# Excerpt:
───

Thursday 28 December 2017

What Is English Grammar? More Importantly, What Isn't English Grammar?

The Split Infinitive:  “To really error is human.”

One of my senior colleagues was taken aback when I, a tenured professor of English and Comparative Literature, volunteered to teach a course on Applied Grammar.  Teaching grammar was not at the top of the prestige ladder.  “Are you sure you are ready to start teaching about split infinitives?” he asked me.  I thought he was pulling my leg, but I wasn’t sure, so I photocopied a page from Steve Pinker’s The Language Instinct and slid it under his door.  He never responded.


[. . .] ‘don’t split infinitives,’ ‘don’t end a sentence with a preposition’ can be traced back to these eighteenth-century fads. Of course, forcing modern speakers of English to not split an infinitive because it isn’t done in Latin makes about as much sense as forcing modern residents of England to wear laurels and togas. (The Language Instinct 374)




I would like to emphatically reiterate what Pinker is pointing out.  (Did you notice that I just split the infinitive and ended the sentence with a preposition?) The notion that there is something wrong with  putting a word between the “to” and “reiterate” (as I have done) or ending a sentence with a preposition comes from the ludicrous but long-lasting notion that the English language should follow the rules of Latin grammar. (In Latin you cannot split the infinitive because the infinitive is one word, nor can you end a Latin sentence with a preposition.)

According to Bill Bryson, in The Mother Tongue:  English and How It Got that Way, the source of the notion that we shouldn't end an English sentence with a preposition "was one Robert Lowth, an eighteenth-century clergyman and amateur grammarian whose A Short Introduction to English Grammar, published in 1762, enjoyed a long and distressingly influential life both in his native England and abroad." As Bryson points out, Lowth was never adamant about this "rule," but thought it preferable in "solemn and elevated" writing. In later years, literal-minded academics would insist, on the grounds the Latin root of the word "preposition" was "place before," that a preposition must be placed before something.

───

# To do:
1 – List every book title named in the post on English grammar.
2 – Write the next part of the post on English grammar rules, starting after its last sentence.

# Extracted material:
───

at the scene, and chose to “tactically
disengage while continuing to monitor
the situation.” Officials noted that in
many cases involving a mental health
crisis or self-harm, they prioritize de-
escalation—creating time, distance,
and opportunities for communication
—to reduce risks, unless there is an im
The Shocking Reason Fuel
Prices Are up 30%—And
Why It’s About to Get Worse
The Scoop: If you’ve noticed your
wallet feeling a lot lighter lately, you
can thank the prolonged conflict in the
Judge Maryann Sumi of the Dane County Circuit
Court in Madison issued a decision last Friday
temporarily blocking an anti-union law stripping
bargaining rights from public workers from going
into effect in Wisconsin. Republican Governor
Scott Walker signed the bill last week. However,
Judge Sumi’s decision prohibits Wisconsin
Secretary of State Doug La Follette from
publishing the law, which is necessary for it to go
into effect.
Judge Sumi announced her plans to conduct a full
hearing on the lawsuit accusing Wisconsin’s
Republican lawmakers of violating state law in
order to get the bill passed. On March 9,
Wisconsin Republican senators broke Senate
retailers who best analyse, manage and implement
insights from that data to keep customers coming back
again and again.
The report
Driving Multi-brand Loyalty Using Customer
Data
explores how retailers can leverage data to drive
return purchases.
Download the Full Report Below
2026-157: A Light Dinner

───

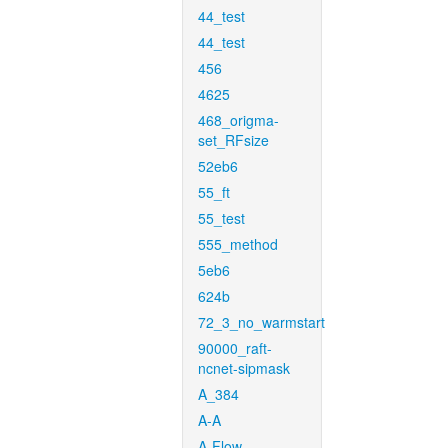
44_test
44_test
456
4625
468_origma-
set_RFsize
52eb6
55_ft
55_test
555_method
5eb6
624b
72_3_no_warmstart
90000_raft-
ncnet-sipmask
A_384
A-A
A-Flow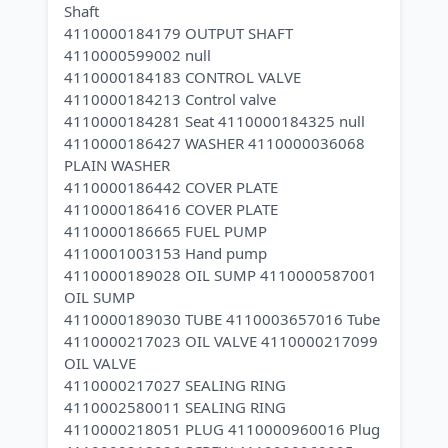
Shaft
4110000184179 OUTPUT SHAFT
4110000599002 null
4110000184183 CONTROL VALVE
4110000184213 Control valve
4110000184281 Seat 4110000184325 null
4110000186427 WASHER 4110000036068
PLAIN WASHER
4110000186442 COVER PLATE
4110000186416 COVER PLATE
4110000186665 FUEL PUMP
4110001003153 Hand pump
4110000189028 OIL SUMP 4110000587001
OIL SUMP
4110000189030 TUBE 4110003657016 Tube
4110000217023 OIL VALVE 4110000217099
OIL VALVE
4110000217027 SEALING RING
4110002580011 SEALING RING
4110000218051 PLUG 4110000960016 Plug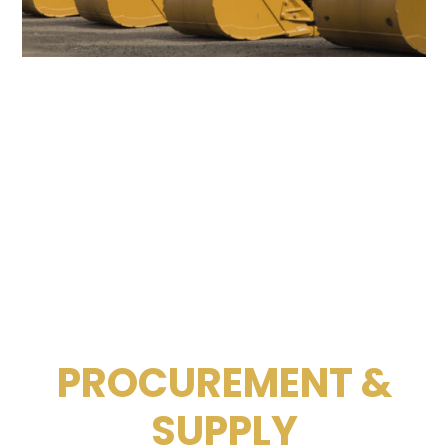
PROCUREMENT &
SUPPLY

───

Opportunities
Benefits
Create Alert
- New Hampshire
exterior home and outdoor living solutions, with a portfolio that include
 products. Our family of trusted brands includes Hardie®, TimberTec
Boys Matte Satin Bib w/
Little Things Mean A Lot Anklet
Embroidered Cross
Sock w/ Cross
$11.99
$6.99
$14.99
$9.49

───

# Answers to each task:
1 – The Language Instinct; The Mother Tongue: English and How It Got that Way; A Short Introduction to English Grammar

2 –
Definitions of grammar:  theirs, yours and mine

Surfing the internet for definitions of grammar, I was surprised to discover that there are even more definitions than I had anticipated, and most of them are even less helpful than I suspected. I think it would be useful to talk about grammar according to what most people think the word means.  Experts and pseudo-experts talking about grammar almost invariably include areas of language under the category of “grammar” which make grammar a lot more complicated and difficult to grasp.  A helpful starting point (at least for you and me) would be to eliminate much of what gets included with but really isn’t English grammar.


What isn’t English grammar

If you have ever studied English grammar, chances are you used a textbook with a title like “Grammar and Usage” or “Grammar and Composition.”  What you may not have stopped to realize is that “usage” isn’t “grammar”; “composition” isn’t “grammar.”  You may have seen “grammar” defined as “a study of the language.”  “Linguistics” is “the study of language,” though “grammar” might turn out to be the product of that study.  Perhaps the hardest distinction to make is between “semantics” and “grammar”; that is, between meaning and the rules for putting words together.  If a student writes “A dozen is twenty-one” or “The Earth is the largest body in the Universe,” these statements are wrong and may not even be what the student meant to say, but they are not ungrammatical.  There are no errors in grammar in these sentences.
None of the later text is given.